The Mudcat Café TM
Thread #117711   Message #2567639
Posted By: Bob Pegg
15-Feb-09 - 01:47 PM
Thread Name: Recommendations For Literature on Trad
Subject: RE: Recommendations For Literature on Trad
The old anecdote about the 1971 Loughborough Festival, where I announced that "We're only in it for the money" has re-emerged. Over 35 years after the event, this one certainly has legs. It hasn't bothered me much in the past. But Jim Carroll is using it - along with the pronouncement that I wasn't "really interested in folk music" any longer - to suggest that "anything he wrote or said after that date should be regarded with [those statements] in mind". Difficult to figure out what Jim is implying, but as this is in the context of a brief discussion of two of my books - Folk (1976) and Rites and Riots (1981) - and could be taken as questioning my motives for writing them, it seems appropriate to put down what exactly was going on all those years ago.

At the Festival that year a debate had been arranged between members of Steeleye Span and Mr Fox, the band formed by me and Carole Pegg in 1970. The theme was something like "the future of folk music" or "the future of folk rock". I had become increasingly frustrated by the fact that Mr Fox were expected by our management and record company to keep going on a shoe-string budget; we were pulled off our first tour, supporting Ralph MacTell, because we had no PA system, and when we finally acquired a road manager, his dodgy back meant that we still had to carry our own gear into venues (while Steeleye had an army of roadies to do this for them). So when I said "we're only in it for the money" (a direct reference, by the way, to the Mothers of Invention's 1968 album, which took the phrase as its title) the intention was wholly ironic. Maybe, also, I was hoping to wind up the more tight-arsed purists at Loughborough by uttering the words that would horrify them the most. I certainly wasn't above doing that.
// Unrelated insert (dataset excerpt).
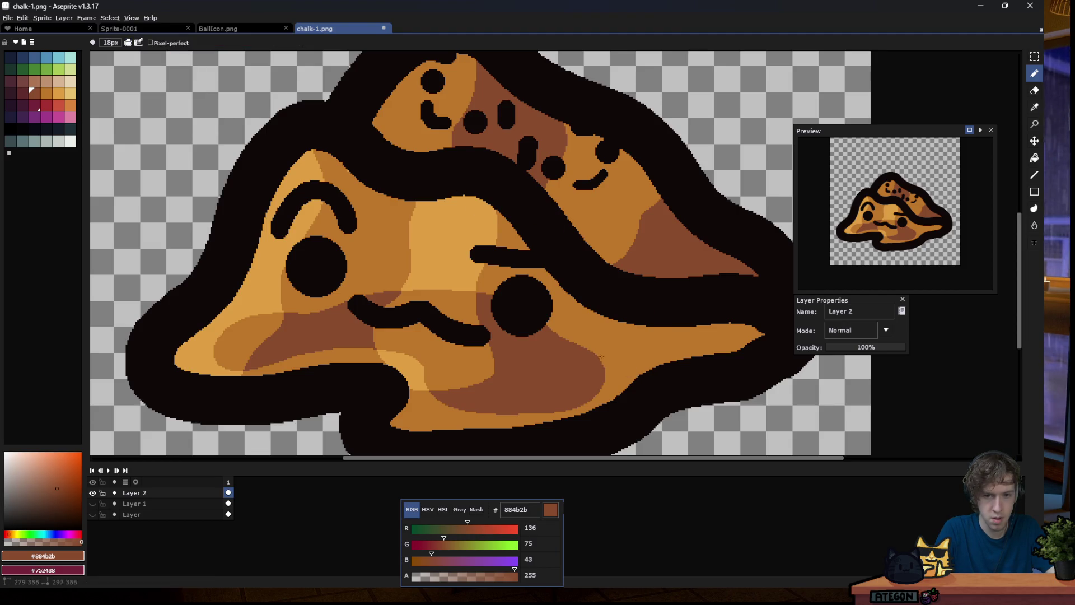
drag(602, 356, 598, 385)
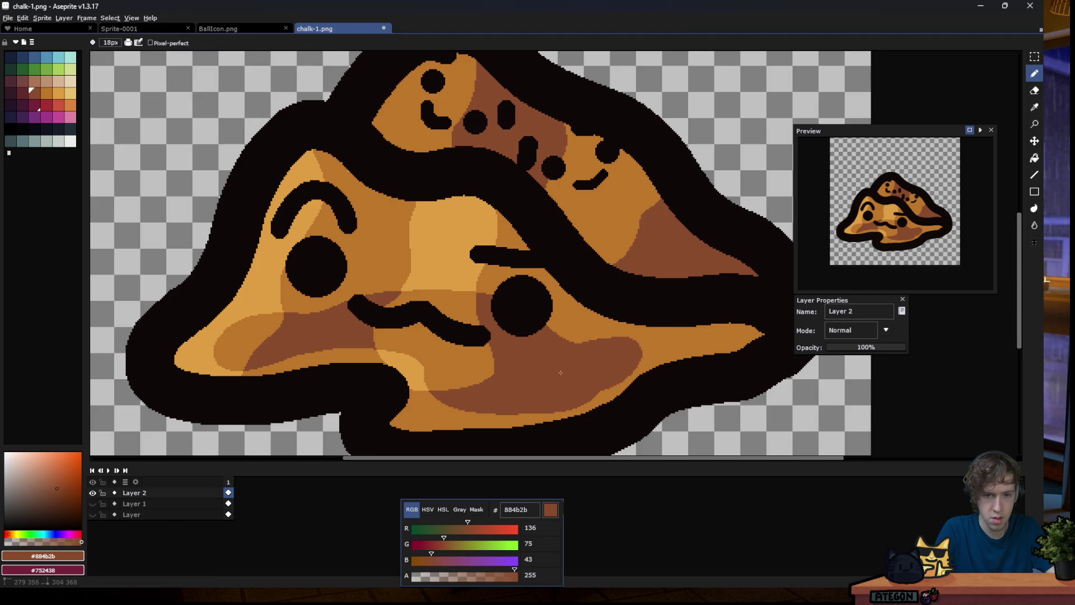
scroll(501, 362, down, 3)
scroll(382, 332, down, 3)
My first mistake was to say it at all, my second to imagine that the irony would be appreciated by anyone in the audience. Silly me! I turned up at Loughborough the following year to find the pamphlet "We're only in it for the money" circulating (Jim gives more details of this in a posting at 2.26pm on 13th January). The pamphlet specifically ascribes the quote to me, and earnestly discusses, if I recall aright, the question of the commercialisation of folk music.

As for my not being "really interested in folk music", I was undoubtedly pretty fed up with the "folk scene", but by no means with traditional music, the primary subject of the book Folk. Folk included some quite radical suggestions which, at the time it was published, inflamed some people, though I don't think they'd upset many folk today. I certainly didn't write it "for the money".

Over the years I've managed quite happily to get up a few people's noses. So be it. What's said is said and what's done is done, and I've no desire to re-write history. But sometimes what's said isn't necessarily what's meant.